CMS has filled the proposed regulations with very specific instructions on how to handle some issues and rather vague and highly tentative guidance on a number of others. For example, the regulations include a specific proposal to exclude correctional facilities from PDP and MA-PD service areas, so that incarcerated persons will not be eligible for Part D benefits while in jail and can thus avoid the late enrollment penalty if they choose to enroll in Part D after their release. By contrast, in addressing internal inconsistencies within MMA statutory provisions such as those governing the provision of Part D benefits to dual eligible individuals who are in an MA plan but fail to enroll in a PDP or MA-PD plan, CMS has proposed alternative approaches and seeks comments as to which approach is most appropriate.
Overall, the regulations reflect an appreciation for the complexity of the issues that must be resolved before the Part D benefit is implemented, and a willingness to consider comments from industry representatives and the public at large. Nevertheless, with implementation looming, organizations seeking concrete guidance will likely be disappointed.
Medicare Advantage Regulations.
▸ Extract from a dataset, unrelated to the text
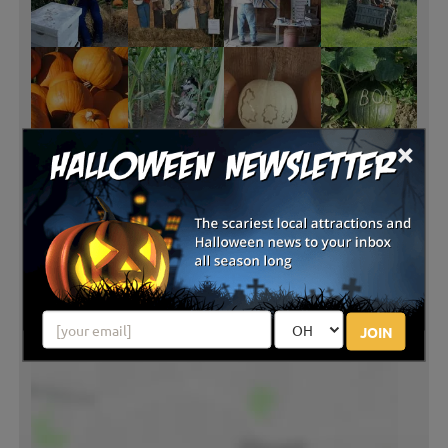
×
JOIN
The proposed Medicare Advantage regulations would make substantive changes to 42 C.F.R. part 422 needed to transition from the old Medicare+Choice program to the new Medicare Advantage program and effect changes to the Medicare cost contract provisions set forth in 42 C.F.R. part 417.
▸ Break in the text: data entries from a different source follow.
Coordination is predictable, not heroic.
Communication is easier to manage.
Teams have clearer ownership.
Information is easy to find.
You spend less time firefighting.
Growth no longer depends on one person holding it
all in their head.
Like the proposed Part D regulations, the proposed Medicare Advantage regulations in many instances merely suggest general principles CMS plans to follow instead of proposing a concrete guidelines. For example, in addressing how specialized needs Medicare Advantage plans are to be defined, the regulations state that CMS “will establish quantitative criteria to be able to designate MA plans that disproportionately serve special needs beneficiaries,” but do not identify the proposed criteria, other than to refer to one “possible criterion” contemplated and the possibility of others “based on diagnosis data or other administrative data.” The proposed regulation expressly declines to define or elaborate upon the MMA’s addition of individuals with “severe or disabling chronic conditions” to the class of special needs beneficiaries, and instead seeks comments on how it might define such conditions. While such lack of specificity presents a valuable opportunity for interested parties to promote their own proposals during the comment period, it could also foreclose the opportunity to respond to specific items once the final regulations are promulgated.
Another approach frequently used in the regulations is to propose several options and invite comment as to which should be adopted in the final regulations. For example, in addressing how plans should handle ESRD costs in their bid submissions for contract year 2006, the regulations set forth three alternatives: (i) having plans exclude costs for ESRD enrollees from their basic A/B bids and paying plans for such enrollees using the MMA rate setting methodology; (ii) having plans exclude costs for ESRD enrollees from their basic A/B bids but directing plans to include such costs in the supplemental portion of the bid in order to determine the appropriate price of supplemental benefits other than Part B premium reductions; and (iii) having plans incorporate costs for ESRD enrollees in the pricing of both basic and supplemental benefits other than Part B reductions. Again, while the solicitation of comments on alternative approaches signals a welcome openness and flexibility on the part of CMS, it offers little guidance to plans trying to prepare for bid submissions which are due in June 2005.